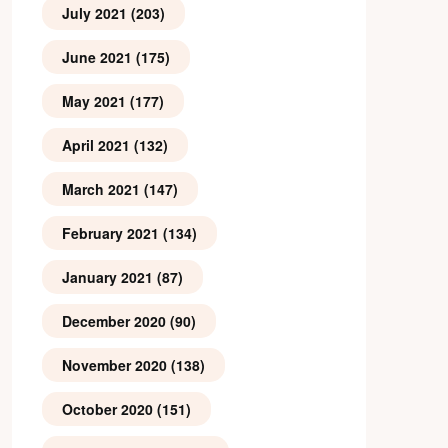
July 2021
(203)
June 2021
(175)
May 2021
(177)
April 2021
(132)
March 2021
(147)
February 2021
(134)
January 2021
(87)
December 2020
(90)
November 2020
(138)
October 2020
(151)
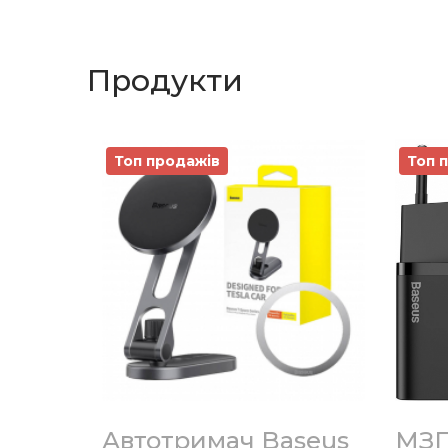
Продукти
Топ продажів
Топ 
Автотримач Baseus
МЗП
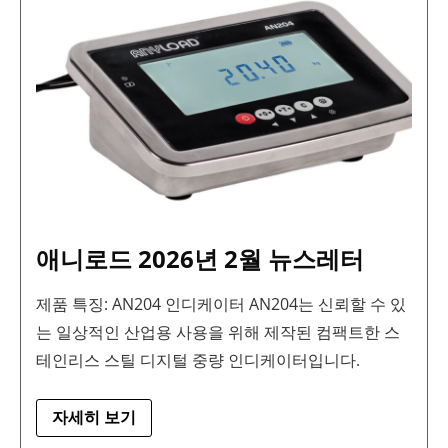
니
로
드
2026
년
2
월
뉴
스
레
터
애니로드 2026년 2월 뉴스레터
제품 특징: AN204 인디케이터 AN204는 신뢰할 수 있
는 일상적인 산업용 사용을 위해 제작된 컴팩트한 스
테인리스 스틸 디지털 중량 인디케이터입니다.
자세히 보기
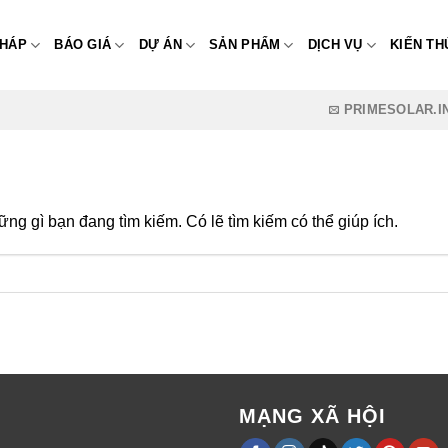
PHÁP
BÁO GIÁ
DỰ ÁN
SẢN PHẨM
DỊCH VỤ
KIẾN TH
PRIMESOLAR.
ng gì bạn đang tìm kiếm. Có lẽ tìm kiếm có thể giúp ích.
MẠNG XÃ HỘI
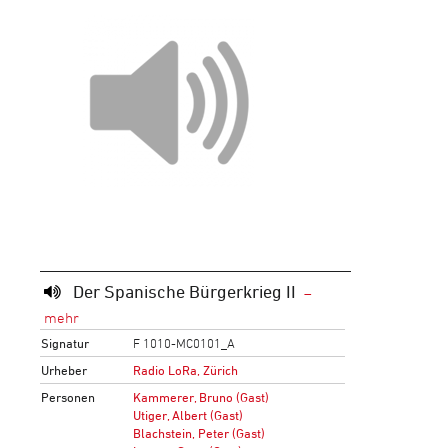
Der Spanische Bürgerkrieg II
Signatur
F 1010-MC0101_A
Urheber
Radio LoRa, Zürich
Personen
Kammerer, Bruno (Gast)
Utiger, Albert (Gast)
Blachstein, Peter (Gast)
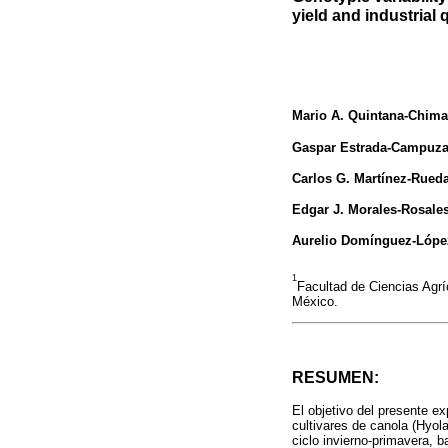
yield and industrial 
Mario A. Quintana-Chima
Gaspar Estrada-Campuz
Carlos G. Martínez-Rued
Edgar J. Morales-Rosale
Aurelio Domínguez-Lópe
1
Facultad de Ciencias Agrí
México.
RESUMEN:
El objetivo del presente ex
cultivares de canola (Hyola-
ciclo invierno-primavera, 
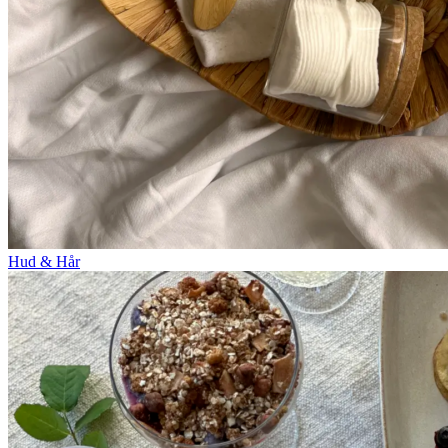
Hud & Hår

Directions: Check each line above for the string "Gast" and return those that contain it.

Result of the exercise:
Kammerer, Bruno (Gast)
Utiger, Albert (Gast)
Blachstein, Peter (Gast)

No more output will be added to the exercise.